Tu memoria se había aliado con tu imaginación en el trance del forzoso despertar, y configuraste las flores del empapelado a imagen y semejanza de esa tinta china de Picasso que habías visto una semana antes en una galería madrileña. Ese dibujo de Picasso, que de joven tenía la mirada de Keaton, el cómico de mirada más seria.
Nunca antes habías visto ese dibujo del gran pintor. Lo viste una sola vez pero se te había grabado, y no has podido olvidar a ese hombre allí dibujado, el que van a fusilar. El hombre que dentro de un parpadeo estará muerto, caído, con los ojos ya sin parpadear. Ese hombre en su final de la guerra, aunque la guerra aún no termine.
Ese hombre ha vuelto la espalda a los fusiles, se ha agachado, se ha soltado el cinturón y bajado los pantalones, y está mostrando el trasero a la muerte.

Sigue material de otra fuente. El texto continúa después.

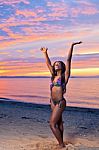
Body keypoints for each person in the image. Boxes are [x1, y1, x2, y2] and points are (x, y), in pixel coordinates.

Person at [40, 41, 82, 148]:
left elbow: (68, 59)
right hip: (52, 102)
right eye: (55, 64)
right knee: (58, 123)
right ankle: (61, 141)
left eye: (58, 63)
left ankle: (61, 145)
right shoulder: (53, 76)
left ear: (62, 66)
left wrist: (72, 46)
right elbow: (48, 64)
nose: (56, 65)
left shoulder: (65, 76)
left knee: (52, 124)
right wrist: (45, 53)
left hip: (60, 102)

¿Hacer ese gesto ante la muerte? ¿Hacer ese indecente gesto, nada heroico, nada sublime, tan impúdico, tan grosero de bajarse los pantalones y mostrarle a la muerte eso que Quevedo, en alguno de sus magníficos poemas sucios, hubiera llamado “el ojo de sombra”?
Picasso, en el 18 de junio de 1956, ha dibujado la escena de tanta tensión, no con una mano tensa y violenta, sino con distancia y casi se diría con frialdad, como jugando a hacer un poco de dibujo japonés, como distrayéndose en soltar sobre el blanco del papel unas manchas de tinta china.
Ahora encuentras otra vez el dibujo en el catálogo de la exposición de dibujos, grabados y escultura del gran Picasso, realizada entre diciembre de 1978 y enero de 1979 en la galería Theo, de Madrid. Estaba el dibujo entre otros, y en ese momento pasó como un dibujo picassiano más.
Hasta que despertaste en medio de la noche porque hubo un disparo de puerta en alguna parte, y allí estaban las incontables e idénticas escenas de fusilamiento, allí estaba múltiples veces ese quieto instante de la historia con minúscula, la de un soldado raso, que es la historia de todas las guerras. Allí estaba ese hombre fijado en un parpadeo antes de su fin, y allí estará, siempre, a punto de ser fusilado en un abrir y cerrar de ojos para que la pesadilla de la Historia continúe con su ruido de tambor sordo, el que acaso fue inventado para que no se oiga el ay de los fusilados.
Ese hombre ya nada tiene para enfrentar a los fusiles de la Historia, no tiene ideal ni sueños ni orgullo ni dignidad ni bravura que presentar a la muerte: solo muestra, en una burla heroica, el ojete, el ojo de sombra, el ojo de feo nombre: el culo, es decir, la contraparte de nuestro rostro.
Y queda en mí el eco del portazo, y parpadea en mi mirada Buster Keaton, solitario en la noche, oyendo las innumerables puertas que se abren y se cierran.
Como disparos. Como la inacabable descarga de los fusiles.